In 1155 the church was given to the priory of St Mary of Monmouth by the son of Richard of Hatton but reverted to his heirs after his death. In the year 1248 Phillipus de Asselis is listed as the first vicar of St Nicholas Church. The church would then have been the tower and some other parts which no longer exist. The oldest part of the present church was built in the middle of the 13th century, the remains being rebuilt early in the 14th century. In the Victorian era, the original leaded roof was replaced with the current pitched roof and the porch was added.
Inside the church are several notable features. In the north aisle, there is a 13th century large stone coffin and under the flooring close to it there is a stone showing the grave of Thomas Monk and his wife Sarah.
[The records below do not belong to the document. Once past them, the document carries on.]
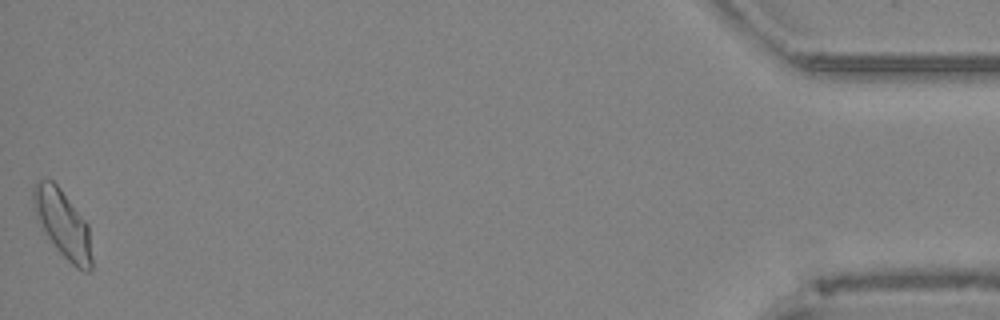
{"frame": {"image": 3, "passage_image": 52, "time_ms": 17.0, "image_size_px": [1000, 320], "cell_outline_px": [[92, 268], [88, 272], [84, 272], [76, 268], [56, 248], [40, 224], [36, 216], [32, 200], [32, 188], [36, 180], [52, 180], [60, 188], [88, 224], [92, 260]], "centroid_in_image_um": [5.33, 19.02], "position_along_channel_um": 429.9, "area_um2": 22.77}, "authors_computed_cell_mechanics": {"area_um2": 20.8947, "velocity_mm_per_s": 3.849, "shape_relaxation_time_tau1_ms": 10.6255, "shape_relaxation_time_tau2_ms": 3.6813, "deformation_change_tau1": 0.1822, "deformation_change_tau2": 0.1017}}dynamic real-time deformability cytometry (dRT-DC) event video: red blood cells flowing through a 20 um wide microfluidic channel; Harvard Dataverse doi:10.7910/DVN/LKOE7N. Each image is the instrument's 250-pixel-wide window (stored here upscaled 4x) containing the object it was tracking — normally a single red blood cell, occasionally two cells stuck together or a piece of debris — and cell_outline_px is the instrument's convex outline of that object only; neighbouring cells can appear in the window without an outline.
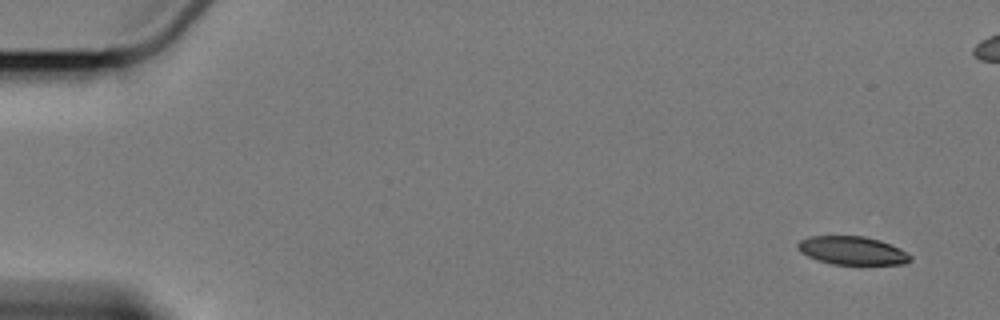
{"species": "Egyptian fruit bat (a non-hibernating species)", "species_latin": "Rousettus aegyptiacus", "temperature_condition": "cold", "stored_images_in_passage": 5, "camera_frame_rate_fps": 3000, "um_per_image_px": 0.085, "animal": {"sex": "female"}, "frame": {"image": 1, "passage_image": 1, "time_ms": 0.0, "image_size_px": [1000, 320], "cell_outline_px": [[912, 260], [904, 264], [832, 264], [816, 260], [800, 252], [796, 248], [796, 244], [800, 240], [808, 236], [864, 236], [880, 240], [900, 248], [908, 252], [912, 256]], "centroid_in_image_um": [72.43, 21.29], "position_along_channel_um": 12.6, "area_um2": 18.79}}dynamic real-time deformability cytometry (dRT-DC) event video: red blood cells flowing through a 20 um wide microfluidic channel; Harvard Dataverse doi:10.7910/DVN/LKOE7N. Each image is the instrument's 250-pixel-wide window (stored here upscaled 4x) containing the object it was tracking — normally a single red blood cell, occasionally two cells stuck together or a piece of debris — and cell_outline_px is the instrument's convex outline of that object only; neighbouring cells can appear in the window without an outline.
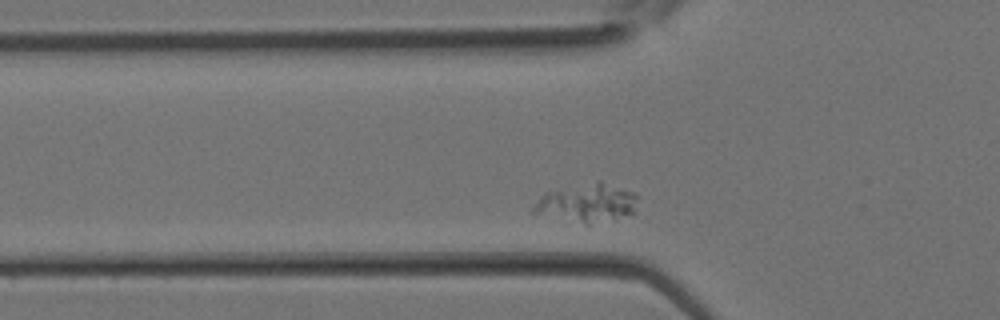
{"species": "Egyptian fruit bat (a non-hibernating species)", "species_latin": "Rousettus aegyptiacus", "temperature_condition": "room temperature", "stored_images_in_passage": 25, "camera_frame_rate_fps": 3000, "um_per_image_px": 0.085, "animal": {"sex": "female"}, "frame": {"image": 1, "passage_image": 7, "time_ms": 2.0, "image_size_px": [1000, 320], "cell_outline_px": [[636, 212], [616, 220], [588, 224], [584, 224], [532, 212], [532, 208], [548, 192], [596, 180], [600, 180], [632, 192], [636, 196]], "centroid_in_image_um": [49.98, 17.26], "position_along_channel_um": 75.8, "area_um2": 23.06}}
The tablet on the wall of the north aisle was erected in memory of their three sons who died prematurely.
Austrey welcomed their new vicar, Joanne Dyer, in June 2021. She can be contacted on 07596 933488 or firstname.lastname@example.org
Austrey Baptist Church
The Baptist Chapel is a a nonconformist chapel built in 1819 for a church formed in 1808. it is constructed of brick and slate with round-arched windows and a three-bay gabled W front. This church is a Heart of England Baptist Association member and it is grade II listed building.
St Michael and St James, Haunton
This is our local Catholic church, located within the Archdiocese of Birmingham.
A handsome and substantial building largely of 1901-2 construction by Edmund Kirby, but with a late nineteenth century chancel which incorporates medieval masonry. The church stands in a large burial ground with mature planting, a presbytery of 1905 and a former school (now Community Hall). The simple interior is dominated by heavy scissor trussed roofs and contains a good collection of early twentieth century glass, mainly by Hardman and Co. The Romanesque ‘font’ is an imported item of uncertain provenance. Together with the other buildings and burial ground, the church makes a notable contribution to the local conservation area.